Between 1800 and 1875, there were several radical improvements in the design of boats, the outrigger, carvel instead of clinker construction and sliding seat, together with some minor adjustments which decreased the weight of the boat. However, it was the substitution of the fixed oarsman’s seat for one which could slide and thus make maximum use of the power of an oarsman’s legs which has been regarded as the most significant advance in revolutionising the early sport of rowing, and which contributed to the development of what is commonly known as the “modern boat”. After these major design improvements were established between 1800 and 1875, advances in rowing technology remained virtually static for the following century.

» WHAT TO DO
Write the next part of the passage on rowing boat design, beginning after its final sentence. The lines that come next are separate material and are unrelated to the passage on rowing boat design.

» INFORMATION SHOWN

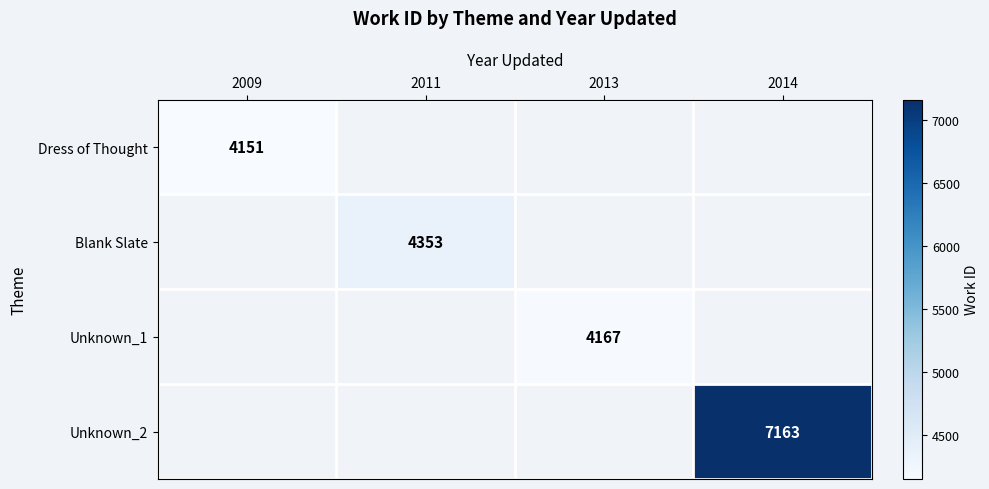

Is it true that Unknown_1 equals 1138.4 at 2013?

False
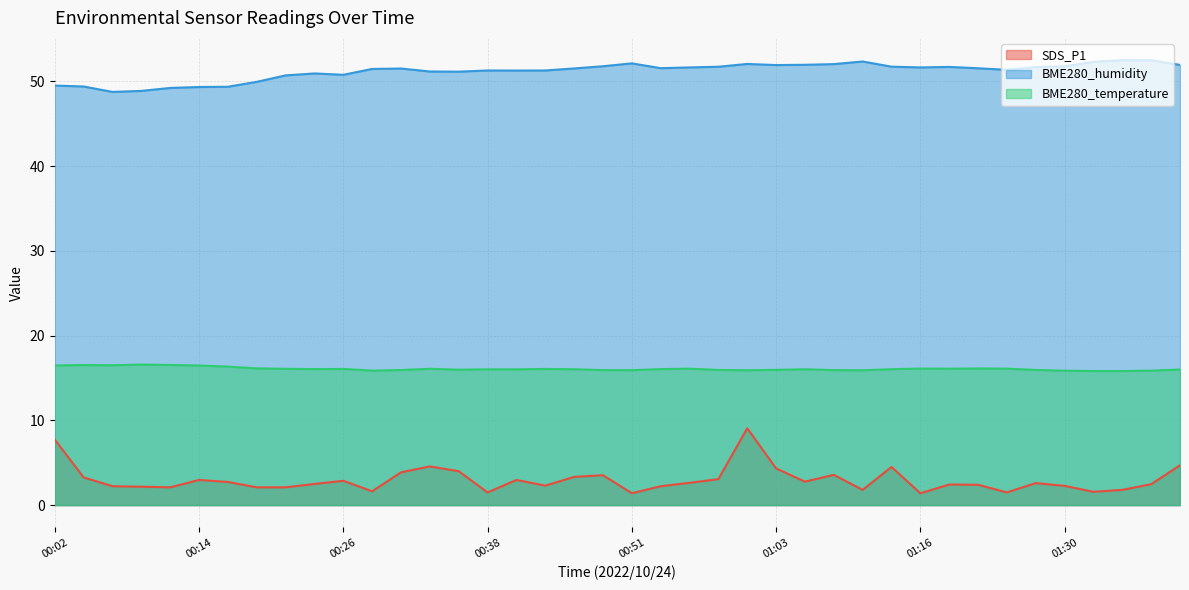

What is the difference between the BME280_humidity values at 01:38 and 01:16?

0.9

» RESULT OF THE EXERCISE
There are various theories as to the genuine inventor of the sliding seat, but consensus opinion among rowing historians gravitates towards a certain J C Babcock of the Nassau Boat Club of New York, who is credited with fitting a sliding seat to his sculling boat as early as 1857. Subsequently, he went on to fit slides to a six–oar around 1869 to 1870. He used it to great success in 1870 on the Nassau boat club gig-six at the Hudson Amateur Rowing Association.  His slides consisted of squares of wood covered with leather which were grooved at the edges in order to slide on brass tracks. One account of why Babcock failed to register the patent for the sliding seat is that he allowed his earlier invention to fall into disuse. In the meantime, Walter Brown of Boston took up the idea and worked out a slightly different form, lodging the patent in the U.S. in 1870 for an “adjustable seat”.  Yale University are reputed to have used slides in the Harvard v Yale contest the following year (1871) after the Nassau trials by Babcock.  

 

England too had its rowing innovators and experimenters but they were initially drawn from the ranks of the professional scullers on the Tyne, which had a long history of boat construction, and they raced with the important incentive of prize money, as opposed to the leisured community of “gentleman” rowers. In Newcastle races between the professionals drew crowds in the region of some fifty thousand gathered along the river. There were two famous Tyneside oarsmen, both of whom were dead by 1871, but who became legends in their own lifetimes, as well as remaining current rowing myths in the North of England. These were Harry Clasper, an apprentice carpenter in a boatyard and James Renforth, a publican.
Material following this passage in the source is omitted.